Species of flowering plant

Coopernookia strophiolata is a shrub in the Goodeniaceae family, endemic to Australia and found in both Western Australia and South Australia.

==Description==
Coopernookia strophiolata is a sticky, spreading (sometimes straggly) shrub growing from heights of 30 cm to 1.2 m. The leaves are obovate, spoon-shaped or elliptic, narrowing gradually towards the base, and have toothed margins and a few star-shaped hairs. The leaf blades are 10 to 35 mm long by 2 to 15 mm wide. The stalks of the inflorescence are up to 12 mm long.
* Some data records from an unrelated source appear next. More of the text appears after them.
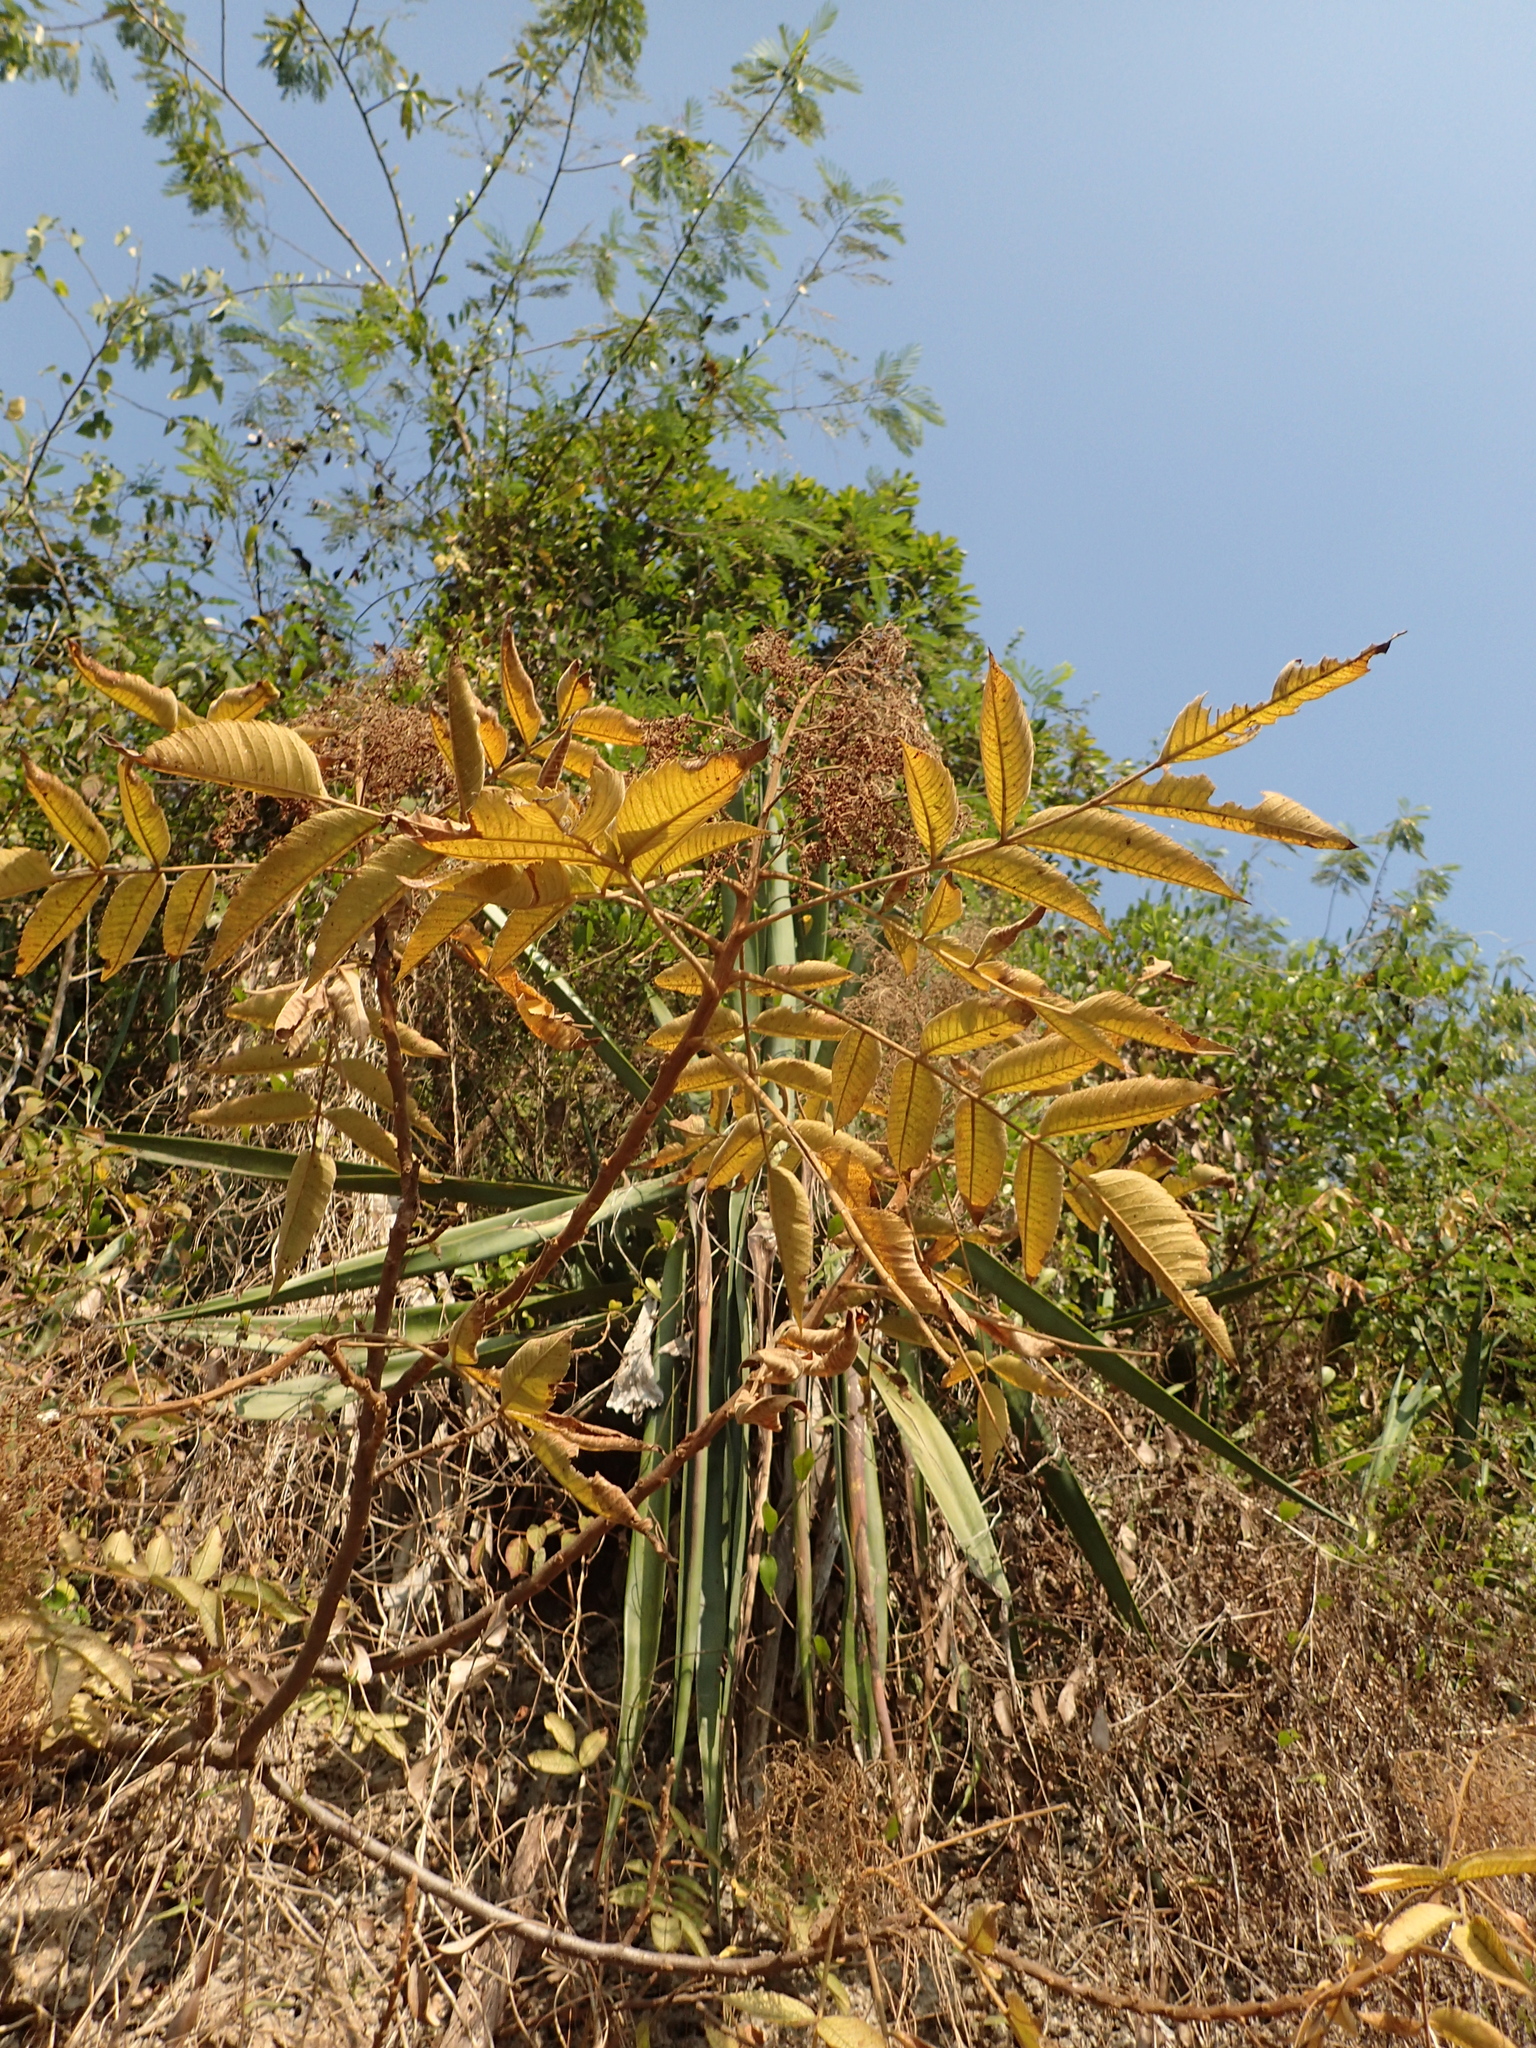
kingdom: Plantae
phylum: Tracheophyta
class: Magnoliopsida
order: Sapindales
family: Anacardiaceae
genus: Rhus
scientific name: Rhus chinensis
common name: Chinese gall
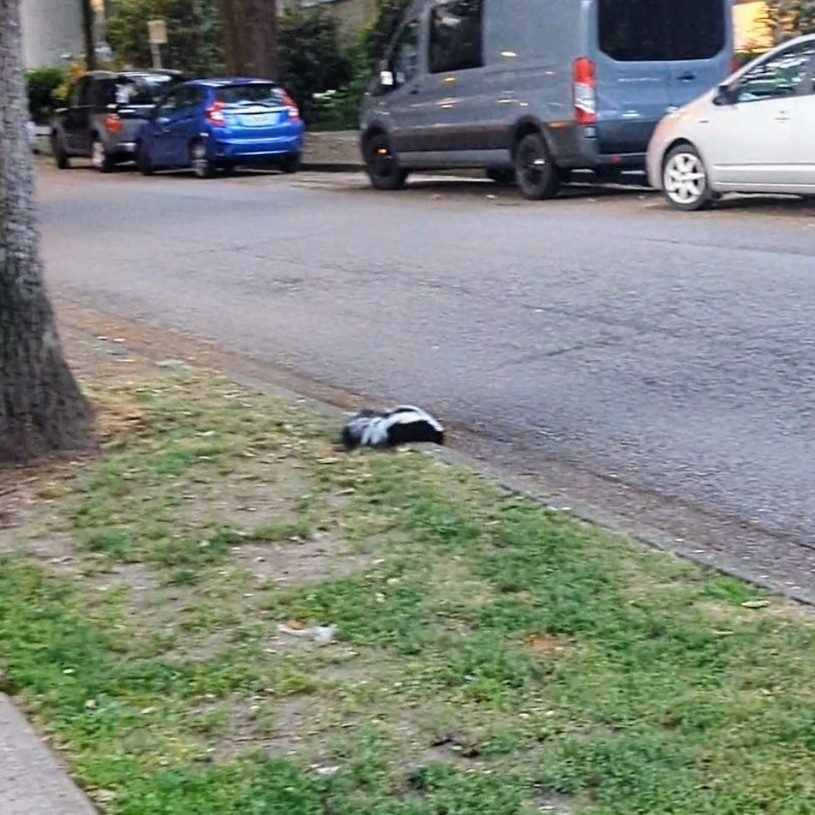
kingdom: Animalia
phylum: Chordata
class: Mammalia
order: Carnivora
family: Mephitidae
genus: Mephitis
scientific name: Mephitis mephitis
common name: Striped skunk
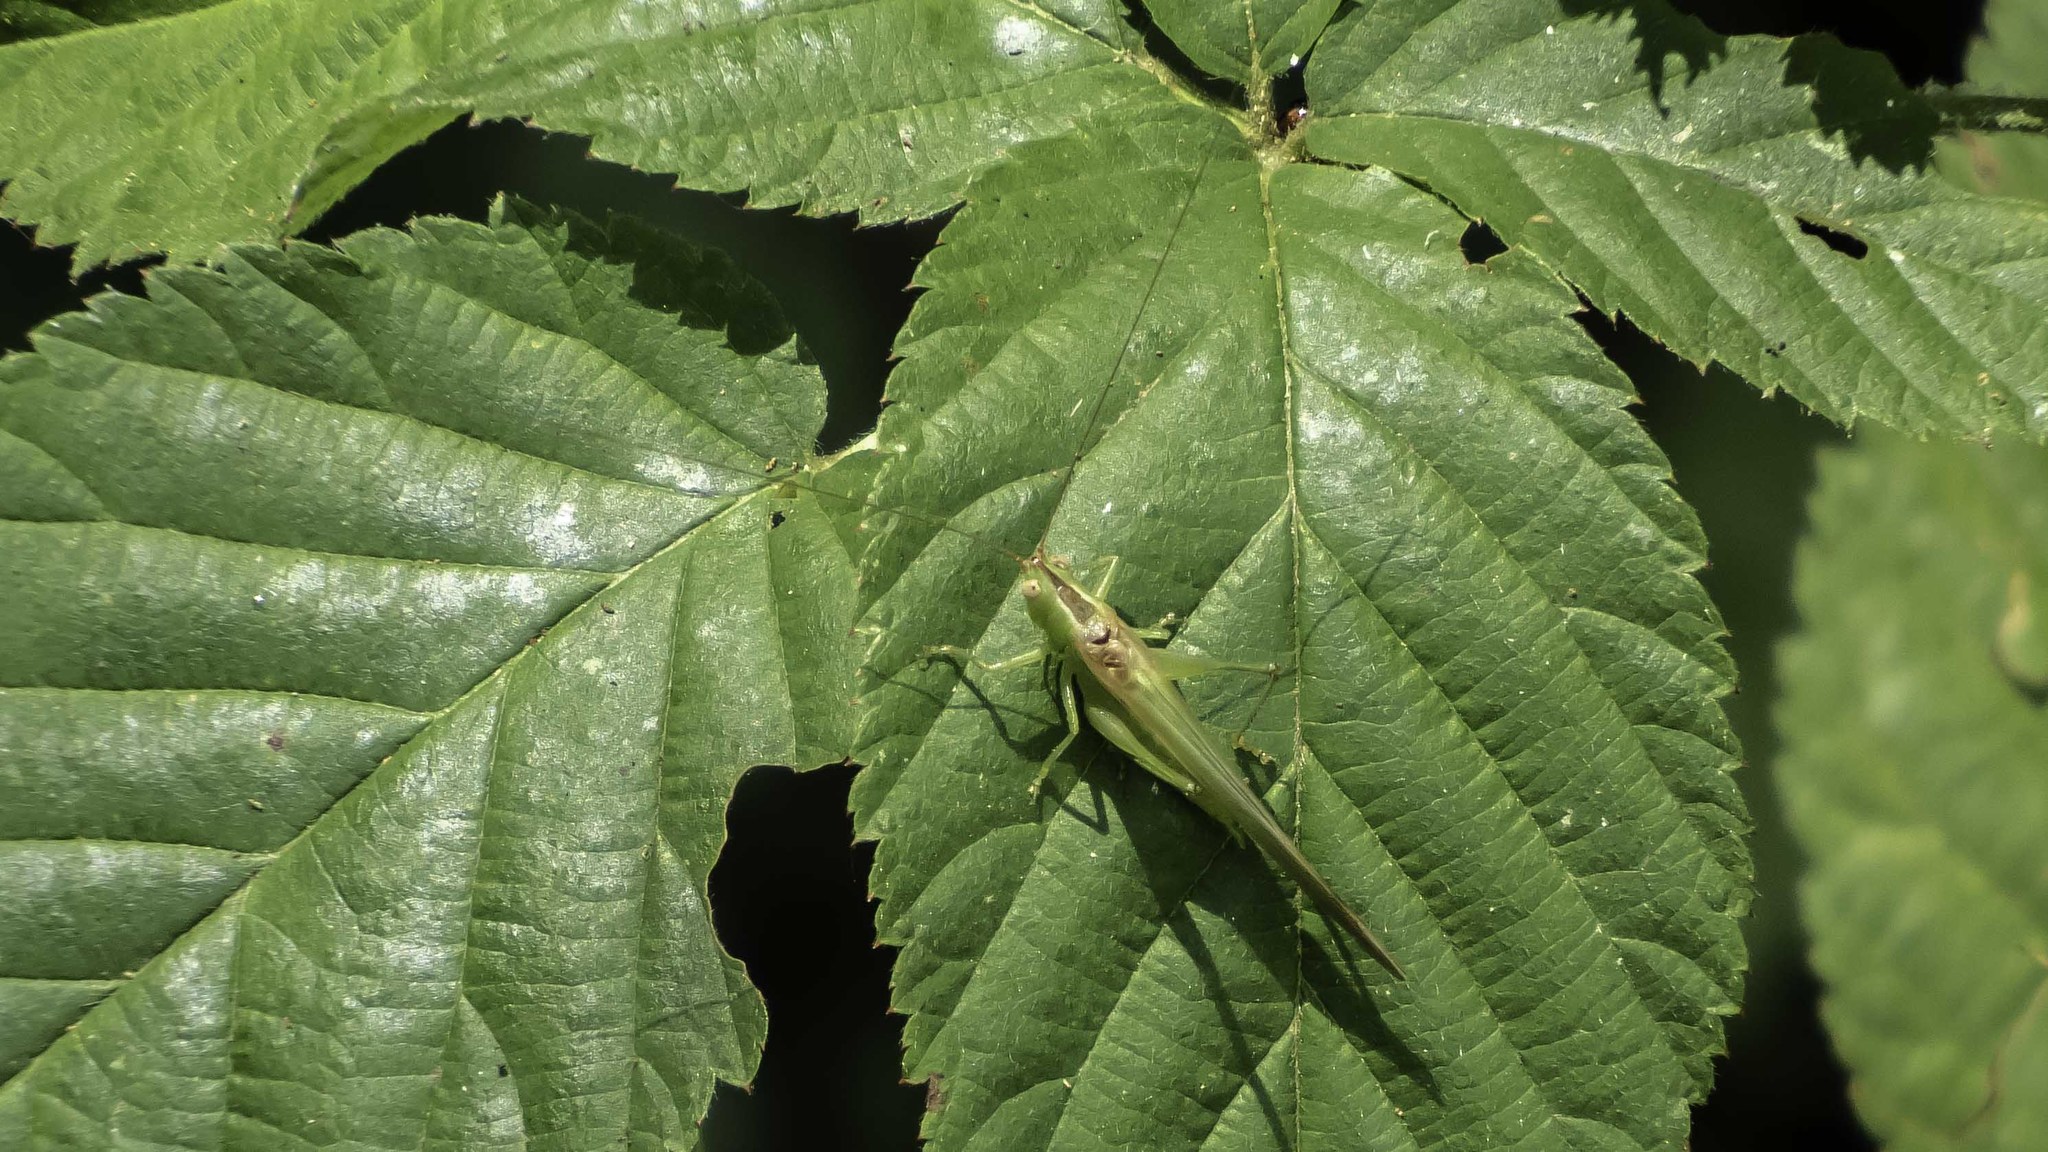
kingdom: Animalia
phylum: Arthropoda
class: Insecta
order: Orthoptera
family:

The sepals are 3 to 7 mm long, and joined to the ovary towards the base. The white dark-veined corolla is up to 12 mm long and has stellate hairs on the outside. The lobes are unequal and the adaxial lobes have bristles near their posterior margins. The capsule is globular and 5 to 7 mm in diameter. The seeds (3 mm long) are ellipsoidal.

==Taxonomy and naming==
The species was first described as Goodenia strophiolata by Ferdinand von Mueller in 1859 in Fragmenta Phytographiae Australiae. It was transferred to the newly described genus, Coopernookia by Roger Carolin in 1968.

==Distribution and habitat==
Coopernookia strophiolata occurs on sands, clays and stony soils. In Western Australia it is found in Beard's Eremaean and South-West Provinces, and in South Australia, near Maralinga and on the Eyre Peninsula.